● **TASK GOAL**: Leave out the pictures and restate the rest of the data exactly.

Saved data entries:
------

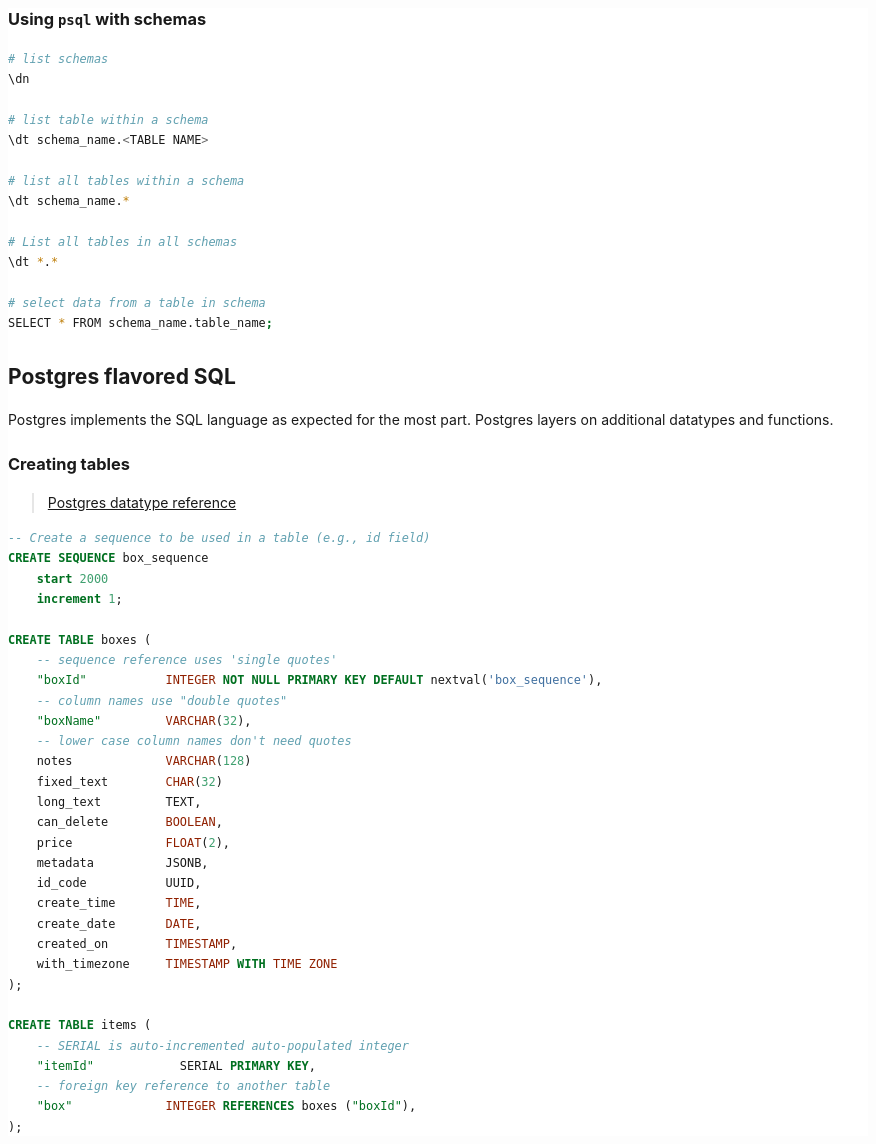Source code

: 
### Using `psql` with schemas

```bash
# list schemas
\dn

# list table within a schema
\dt schema_name.<TABLE NAME>

# list all tables within a schema
\dt schema_name.*

# List all tables in all schemas
\dt *.*

# select data from a table in schema
SELECT * FROM schema_name.table_name;
```

## Postgres flavored SQL

Postgres implements the SQL language as expected for the most part. Postgres layers on additional datatypes and functions.

### Creating tables

> [Postgres datatype reference](#postgres-data-types)

```sql
-- Create a sequence to be used in a table (e.g., id field)
CREATE SEQUENCE box_sequence
    start 2000
    increment 1;

CREATE TABLE boxes (
    -- sequence reference uses 'single quotes'
    "boxId"           INTEGER NOT NULL PRIMARY KEY DEFAULT nextval('box_sequence'),
    -- column names use "double quotes"
    "boxName"         VARCHAR(32),
    -- lower case column names don't need quotes
    notes             VARCHAR(128)
    fixed_text        CHAR(32)
    long_text         TEXT,
    can_delete        BOOLEAN,
    price             FLOAT(2),
    metadata          JSONB,
    id_code           UUID,
    create_time       TIME,
    create_date       DATE,
    created_on        TIMESTAMP,
    with_timezone     TIMESTAMP WITH TIME ZONE
);

CREATE TABLE items (
    -- SERIAL is auto-incremented auto-populated integer
    "itemId"            SERIAL PRIMARY KEY,
    -- foreign key reference to another table
    "box"             INTEGER REFERENCES boxes ("boxId"),
);
```
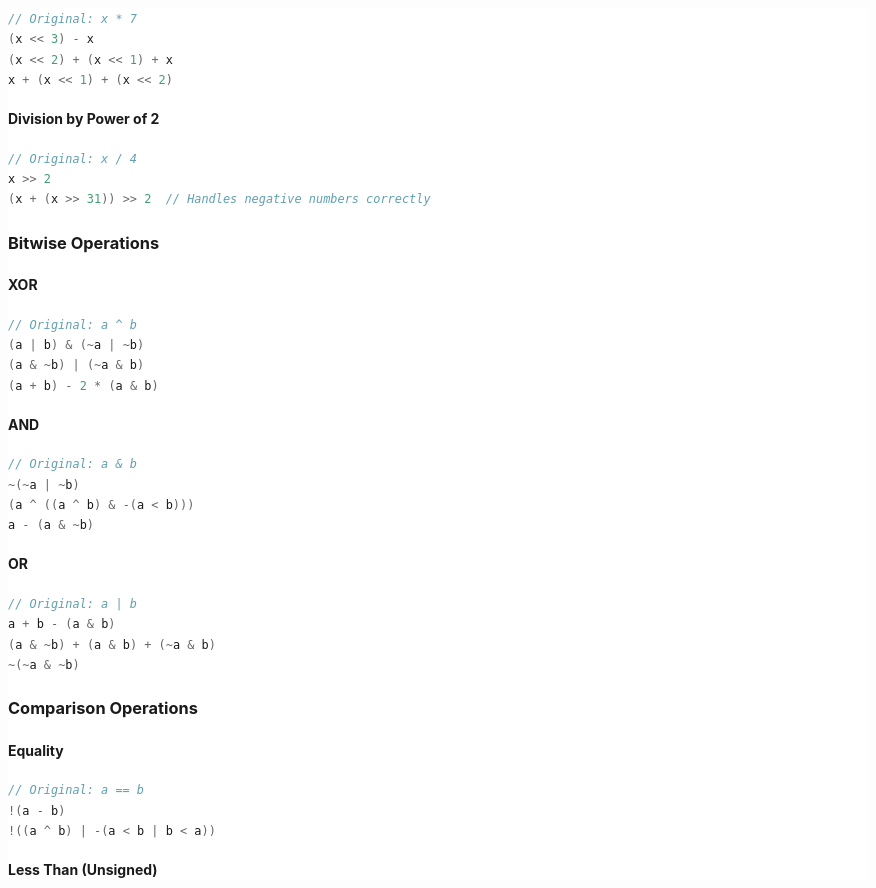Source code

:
 ```cpp
// Original: x * 7
(x << 3) - x
(x << 2) + (x << 1) + x
x + (x << 1) + (x << 2)
```

#### Division by Power of 2

```cpp
// Original: x / 4
x >> 2
(x + (x >> 31)) >> 2  // Handles negative numbers correctly
```

### Bitwise Operations

#### XOR

```cpp
// Original: a ^ b
(a | b) & (~a | ~b)
(a & ~b) | (~a & b)
(a + b) - 2 * (a & b)
```

#### AND

```cpp
// Original: a & b
~(~a | ~b)
(a ^ ((a ^ b) & -(a < b)))
a - (a & ~b)
```

#### OR

```cpp
// Original: a | b
a + b - (a & b)
(a & ~b) + (a & b) + (~a & b)
~(~a & ~b)
```

### Comparison Operations

#### Equality

```cpp
// Original: a == b
!(a - b)
!((a ^ b) | -(a < b | b < a))
```

#### Less Than (Unsigned)
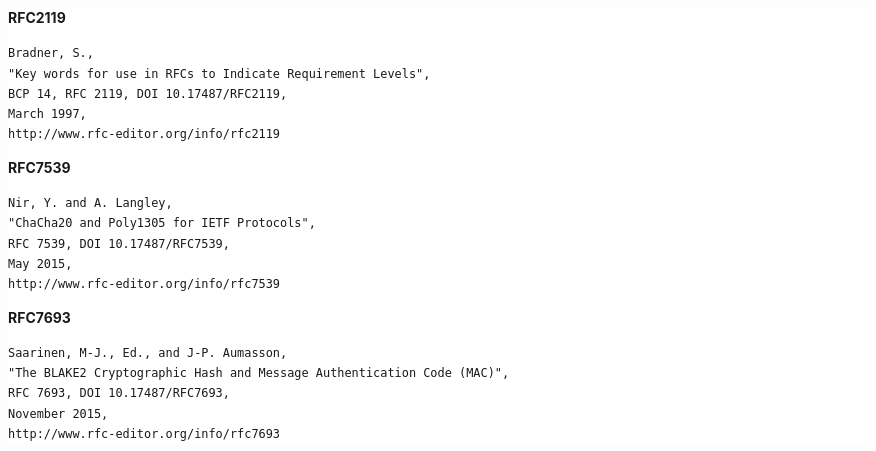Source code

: **RFC2119**

```
Bradner, S.,
"Key words for use in RFCs to Indicate Requirement Levels",
BCP 14, RFC 2119, DOI 10.17487/RFC2119,
March 1997,
http://www.rfc-editor.org/info/rfc2119
```

**RFC7539**

```
Nir, Y. and A. Langley,
"ChaCha20 and Poly1305 for IETF Protocols",
RFC 7539, DOI 10.17487/RFC7539,
May 2015,
http://www.rfc-editor.org/info/rfc7539
```

**RFC7693**

```
Saarinen, M-J., Ed., and J-P. Aumasson,
"The BLAKE2 Cryptographic Hash and Message Authentication Code (MAC)",
RFC 7693, DOI 10.17487/RFC7693,
November 2015,
http://www.rfc-editor.org/info/rfc7693
```
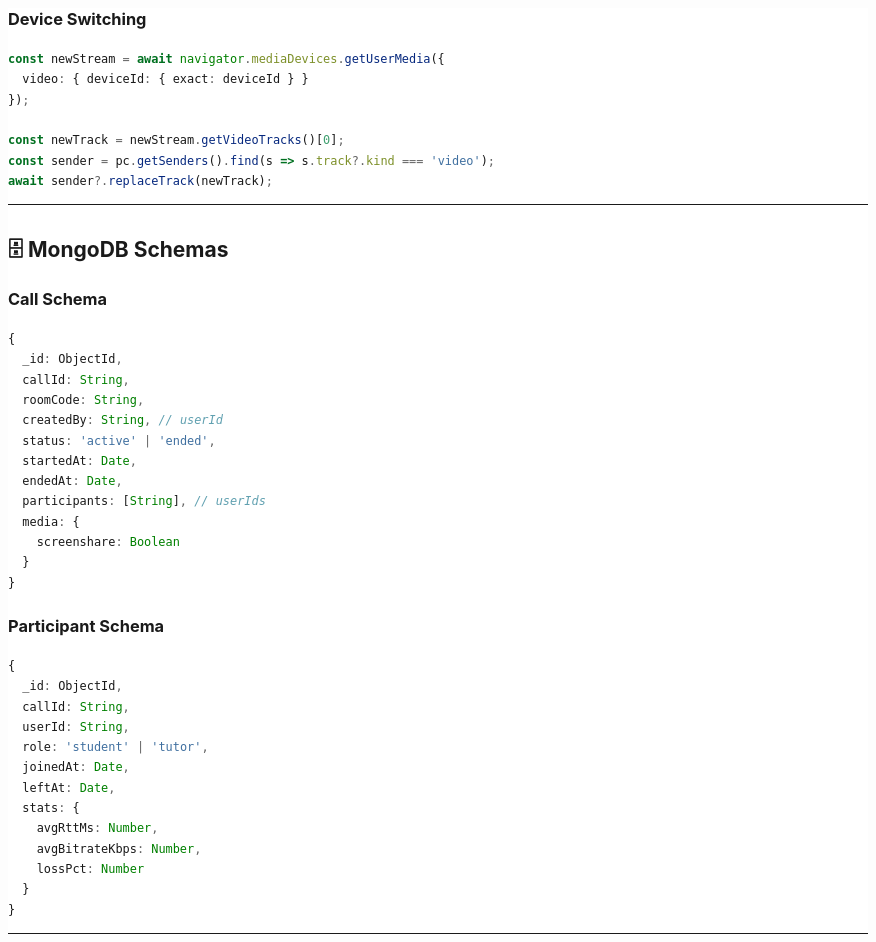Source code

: ### Device Switching
```typescript
const newStream = await navigator.mediaDevices.getUserMedia({
  video: { deviceId: { exact: deviceId } }
});

const newTrack = newStream.getVideoTracks()[0];
const sender = pc.getSenders().find(s => s.track?.kind === 'video');
await sender?.replaceTrack(newTrack);
```

---

## 🗄️ MongoDB Schemas

### Call Schema
```typescript
{
  _id: ObjectId,
  callId: String,
  roomCode: String,
  createdBy: String, // userId
  status: 'active' | 'ended',
  startedAt: Date,
  endedAt: Date,
  participants: [String], // userIds
  media: {
    screenshare: Boolean
  }
}
```

### Participant Schema
```typescript
{
  _id: ObjectId,
  callId: String,
  userId: String,
  role: 'student' | 'tutor',
  joinedAt: Date,
  leftAt: Date,
  stats: {
    avgRttMs: Number,
    avgBitrateKbps: Number,
    lossPct: Number
  }
}
```

---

------

● **SOLUTION FOR THIS TASK**:
Source code

: 
### Using `psql` with schemas

```bash
# list schemas
\dn

# list table within a schema
\dt schema_name.<TABLE NAME>

# list all tables within a schema
\dt schema_name.*

# List all tables in all schemas
\dt *.*

# select data from a table in schema
SELECT * FROM schema_name.table_name;
```

## Postgres flavored SQL

Postgres implements the SQL language as expected for the most part. Postgres layers on additional datatypes and functions.

### Creating tables

> [Postgres datatype reference](#postgres-data-types)

```sql
-- Create a sequence to be used in a table (e.g., id field)
CREATE SEQUENCE box_sequence
    start 2000
    increment 1;

CREATE TABLE boxes (
    -- sequence reference uses 'single quotes'
    "boxId"           INTEGER NOT NULL PRIMARY KEY DEFAULT nextval('box_sequence'),
    -- column names use "double quotes"
    "boxName"         VARCHAR(32),
    -- lower case column names don't need quotes
    notes             VARCHAR(128)
    fixed_text        CHAR(32)
    long_text         TEXT,
    can_delete        BOOLEAN,
    price             FLOAT(2),
    metadata          JSONB,
    id_code           UUID,
    create_time       TIME,
    create_date       DATE,
    created_on        TIMESTAMP,
    with_timezone     TIMESTAMP WITH TIME ZONE
);

CREATE TABLE items (
    -- SERIAL is auto-incremented auto-populated integer
    "itemId"            SERIAL PRIMARY KEY,
    -- foreign key reference to another table
    "box"             INTEGER REFERENCES boxes ("boxId"),
);
```
Source code

:
 ```cpp
// Original: x * 7
(x << 3) - x
(x << 2) + (x << 1) + x
x + (x << 1) + (x << 2)
```

#### Division by Power of 2

```cpp
// Original: x / 4
x >> 2
(x + (x >> 31)) >> 2  // Handles negative numbers correctly
```

### Bitwise Operations

#### XOR

```cpp
// Original: a ^ b
(a | b) & (~a | ~b)
(a & ~b) | (~a & b)
(a + b) - 2 * (a & b)
```

#### AND

```cpp
// Original: a & b
~(~a | ~b)
(a ^ ((a ^ b) & -(a < b)))
a - (a & ~b)
```

#### OR

```cpp
// Original: a | b
a + b - (a & b)
(a & ~b) + (a & b) + (~a & b)
~(~a & ~b)
```

### Comparison Operations

#### Equality

```cpp
// Original: a == b
!(a - b)
!((a ^ b) | -(a < b | b < a))
```

#### Less Than (Unsigned)
Source code

: **RFC2119**

```
Bradner, S.,
"Key words for use in RFCs to Indicate Requirement Levels",
BCP 14, RFC 2119, DOI 10.17487/RFC2119,
March 1997,
http://www.rfc-editor.org/info/rfc2119
```

**RFC7539**

```
Nir, Y. and A. Langley,
"ChaCha20 and Poly1305 for IETF Protocols",
RFC 7539, DOI 10.17487/RFC7539,
May 2015,
http://www.rfc-editor.org/info/rfc7539
```

**RFC7693**

```
Saarinen, M-J., Ed., and J-P. Aumasson,
"The BLAKE2 Cryptographic Hash and Message Authentication Code (MAC)",
RFC 7693, DOI 10.17487/RFC7693,
November 2015,
http://www.rfc-editor.org/info/rfc7693
```
Source code

: ### Device Switching
```typescript
const newStream = await navigator.mediaDevices.getUserMedia({
  video: { deviceId: { exact: deviceId } }
});

const newTrack = newStream.getVideoTracks()[0];
const sender = pc.getSenders().find(s => s.track?.kind === 'video');
await sender?.replaceTrack(newTrack);
```

---

## 🗄️ MongoDB Schemas

### Call Schema
```typescript
{
  _id: ObjectId,
  callId: String,
  roomCode: String,
  createdBy: String, // userId
  status: 'active' | 'ended',
  startedAt: Date,
  endedAt: Date,
  participants: [String], // userIds
  media: {
    screenshare: Boolean
  }
}
```

### Participant Schema
```typescript
{
  _id: ObjectId,
  callId: String,
  userId: String,
  role: 'student' | 'tutor',
  joinedAt: Date,
  leftAt: Date,
  stats: {
    avgRttMs: Number,
    avgBitrateKbps: Number,
    lossPct: Number
  }
}
```

---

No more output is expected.